Here is a good illustration of the problem of averages: Imagine collecting an estimate of the average income of a group of people in a homeless shelter. The average would probably be low. But what would happen to the average if Bill Gates for some reason appeared at the shelter? The average income would suddenly go into the hundreds of millions – truly a distorted picture. The best bet is to eliminate extreme highs and lows and go with the average of those times remaining.

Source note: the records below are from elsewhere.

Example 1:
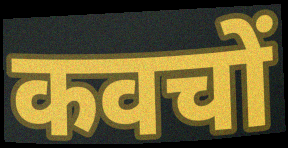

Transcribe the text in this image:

कवचों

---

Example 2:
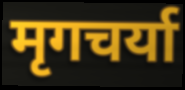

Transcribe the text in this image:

मृगचर्या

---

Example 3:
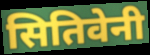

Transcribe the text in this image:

सितिवेनी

But sometimes extreme scores are legitimate. Suppose there are two different groups in the same team. One group is seasoned and well trained, while the other group is new to the process. Taking an average time standard might put the new people at a disadvantage because they cannot come up to the standard yet, and the seasoned people will already perform beyond it. A better measure is the median, or midpoint of a distribution, which divides the distribution in half. With extreme scores in the mix, the median provides a better view of performance.

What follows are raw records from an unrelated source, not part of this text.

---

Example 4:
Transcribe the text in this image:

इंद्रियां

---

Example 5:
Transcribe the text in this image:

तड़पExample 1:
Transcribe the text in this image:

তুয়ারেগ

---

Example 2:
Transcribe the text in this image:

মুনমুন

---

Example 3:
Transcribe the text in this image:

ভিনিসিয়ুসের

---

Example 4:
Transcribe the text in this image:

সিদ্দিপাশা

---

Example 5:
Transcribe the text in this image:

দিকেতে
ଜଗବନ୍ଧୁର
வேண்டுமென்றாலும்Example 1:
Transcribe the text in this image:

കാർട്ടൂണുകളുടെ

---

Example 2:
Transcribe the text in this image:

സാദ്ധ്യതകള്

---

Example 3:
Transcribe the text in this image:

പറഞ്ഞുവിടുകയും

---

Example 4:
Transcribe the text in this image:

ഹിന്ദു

The third measure of central tendency is the mode. The mode is simply the most frequently recurring value. If the same number appears again and again in a distribution, the distribution will be essentially flat. If 70 percent or 80 percent of the population falls on or close to the mode, it probably represents the right time standard. It would then be appropriate to throw out non-modal times.
One final note on distributions is about spread, or the shape of the distribution. If a distribution is long and spread out, it shows a lot of variability – many people recording many different times, both high and low, taken to complete a task. The more spread out a distribution is, the more difficult it will be to assign a time standard to the task. It may be that the team consists of a wide variety of skill levels and thus performance is varied. Or several different types of transactions may be being measured under one heading. Re-check what is being measured and the experience levels of the associates until the factors responsible for the variability are clear – reducing variability will improve the validity of the time standard.
Before an organization can manage productivity based on standard times, it is critical is to understand the interplay between demand, capacity and utilization, and to know how to pull the various levers to ensure that demand is anticipated, capacity managed and utilization driven to the highest levels.
Assigning work based on transaction types rather than time standards can result in capacity imbalances. Using time standards allows an organization to balance its capacity. When capacity is balanced, utilization increases, thus other value-added activities can be undertaken when everyone is working to capacity and doing their fair share.
Utilization represents a manager’s ability to maintain the balance between capacity and demand and to strike the optimal mix. Utilization will constantly shift based on changes in demand, capacity, seasonal factors and other constraints such as turnover, training time, vacation time and so forth. Therefore, rebalancing on a regular basis is important.